The notion of returning to the Elite level and perhaps making the Olympics nagged. She didn’t want second thoughts creeping into her life.
So, Li started training as an Elite again, nearly a decade after the first time, and returned to Aurora. Her parents resumed coaching her.
“I just felt like it wasn’t enough,” she said of her gymnastics career. “I felt like I didn’t do my best at Elite. So I felt like I might as well give it my all. I want to finish gymnastics without any regrets.”
Asiance chatted with Anna Li right before she left for London.
ASIANCE: Can you take us through the training process that you go through every single day? What kind of diet do you have to keep up with when preparing for the games? Has your practice increased at all due to the Olympics?
Anna: Since being a part of the Olympic team, we all train in Texas where the National training center is. We train twice a day, morning and afternoon. We have routines and it’s mainly just working on consistency and details.
ASIANCE: How hard is it to keep up with the training and diet? Did it take a long time for you to get back into the habit of training?
Anna: Keeping up with the training hasn’t been a problem for me. Yes, I’m about 9 years older than some of the girls I train with, but at this level you have to be able to be ready. Diet wise, it is just eating healthy and being fit.
ASIANCE: What is the hardest part of training? How do you keep yourself motivated to keep going?
Anna: The hardest part of training is the daily work put into it. It’s fun to be out on the competition floor, but in order to enjoy those moments, you have to give 100% in training every day. I keep myself motivated by reminding myself why I made a comeback and how I want to live my gymnastics career without any regrets!
See Anna on Beam at Trials
ASIANCE: What is your motivation in this Olympic games? Are there any goals you would like to set before, during and after the games?
Anna: I’ve been extremely prepared for the Olympics and I’m ready if they need me! I just want to enjoy every moment there!
ASIANCE: Who is your favorite Asian athlete?
Anna: I’ve always looked up to my parents. My dad, Yuejiu Li and mom, Jiani Wu, who coach me.
ASIANCE: When did you know you loved gymnastics?
Anna: I’ve always had the passion for it ever since I can remember.
ASIANCE: Who do you admire on your team?
Anna: All of the girls on the US team are amazing athletes. The toughness and discipline that all the girls have are just inspiring.
ASIANCE: How long will you keep doing gymnastics?
Anna: I have no idea! I’m just taking it day by day! I keep surprising myself with how far I’ve come already!
ASIANCE: Besides winning a medal is there anything else you want to do in London?
Anna: Enjoy every moment! Meet other athletes and soak up the whole Olympic atmosphere!
ASIANCE: What is your favorite gymnastic event?
ASIANCE: What did you study at UCLA? What is your career aspiration?
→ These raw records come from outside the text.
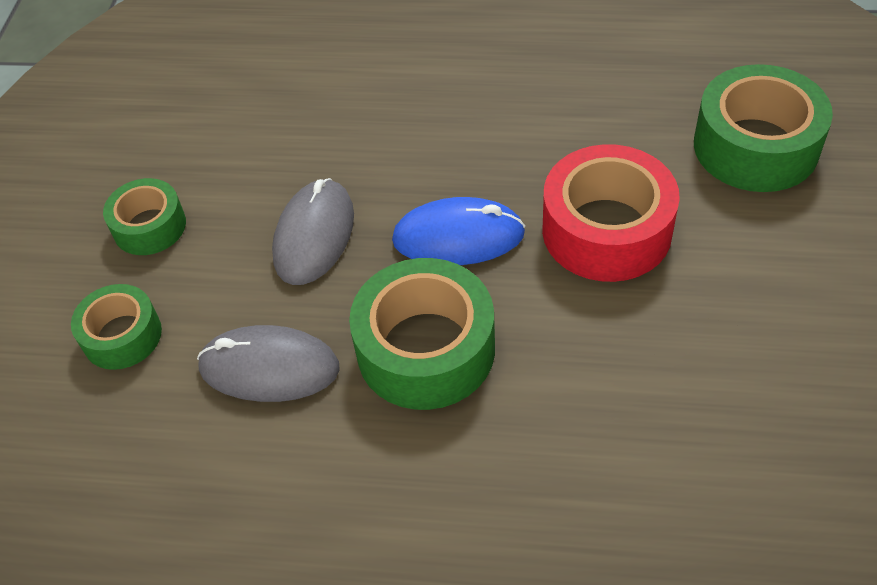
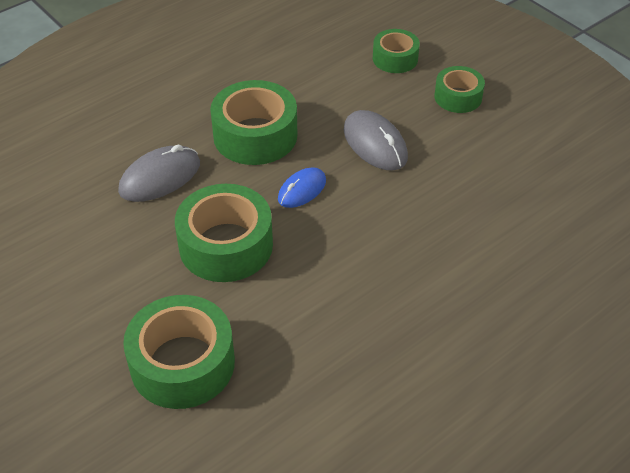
camera: 130 degrees right, 5 degrees down
(269, 368) = (315, 87): grey mouse -> grey mouse (160, 177)
(458, 237) = (302, 190): blue mouse -> blue mouse, size x0.66
(606, 230) = (226, 245): red tape -> green tape

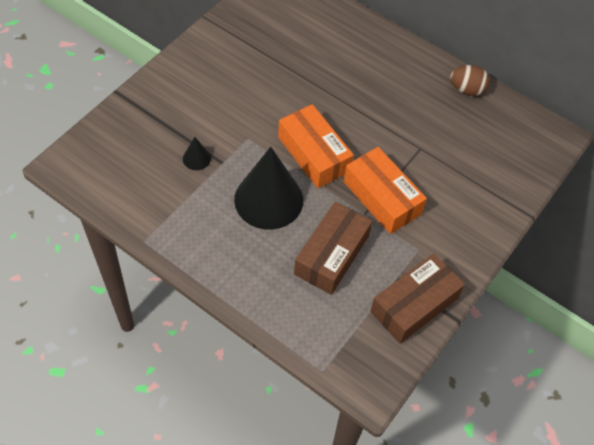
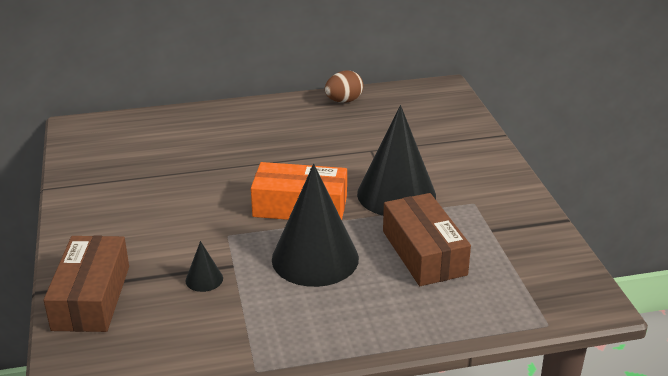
camera: 45 degrees left, 25 degrees down
(382, 198) = (396, 194): orange box -> black cone
(414, 304) = (529, 234): brown box -> brown box (91, 297)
Anna: History major. I like giving back to the younger people, so teaching and coaching is almost along the same lines.
ASIANCE: If you weren’t a gymnast you would be…
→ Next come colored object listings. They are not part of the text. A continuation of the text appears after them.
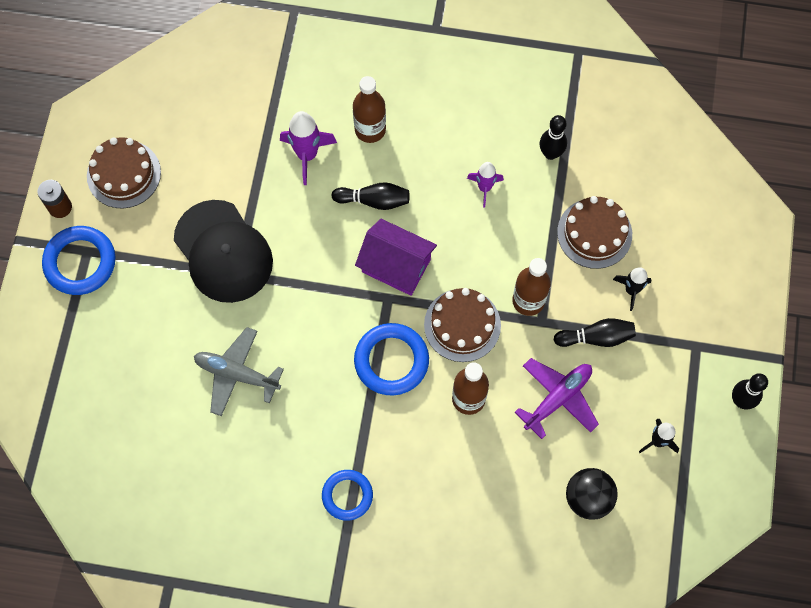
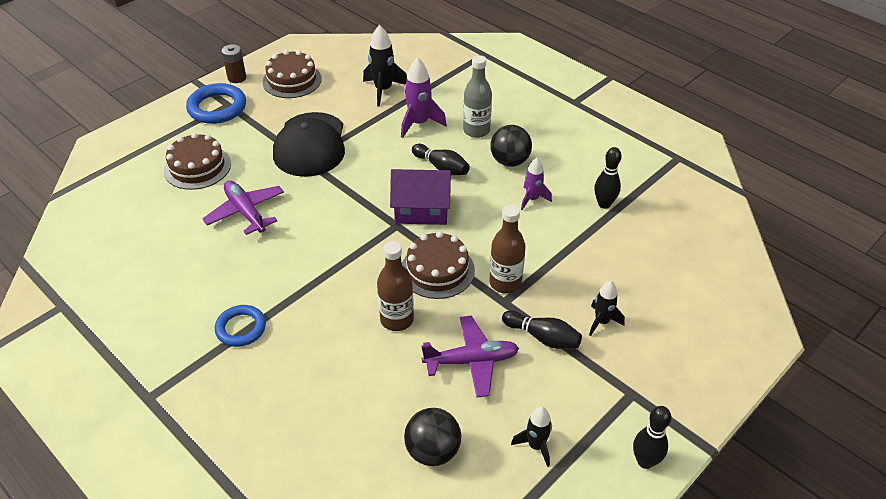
camera: 35 degrees right, 25 degrees down
(233, 129) = (383, 90): none -> black rocket
(237, 374) = (246, 212): grey plane -> purple plane
(370, 130) = (476, 130): brown bottle -> grey bottle
(391, 361) = (361, 263): blue ring -> none
(396, 265) = (421, 210): purple house -> purple house turned 60 degrees counterclockwise
(431, 152) = (509, 161): none -> black ball
(594, 233) = (600, 268): brown cake -> brown cake (197, 167)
Anna: After winning NCAAs at UCLA in 2010, I did stunt work and commercials, so I’d probably still be doing that.
See Anna as a stunt double in these two Honda commercials
ASIANCE: What do you really like to do on your free time?
Anna: I like lying out in the sun, listening to music, and being with friends and family.
ASIANCE: When you have a chance to watch television, what do you usually watch?
Anna: I watch Vampire Diaries, Friends, and romantic comedy movies.
ASIANCE: Is this your first time in London?
ASIANCE: Is there a time or incident where you fell or hurt yourself in gymnastics that still sticks out in your mind?
Anna: There are too many to list! But yes, injuries are just a part of our sport. It’s normal to have tears, breaks, sprains!
ASIANCE: What do you say to girls who want to be a gymnast?
Anna: Believe in yourself and follow your dreams.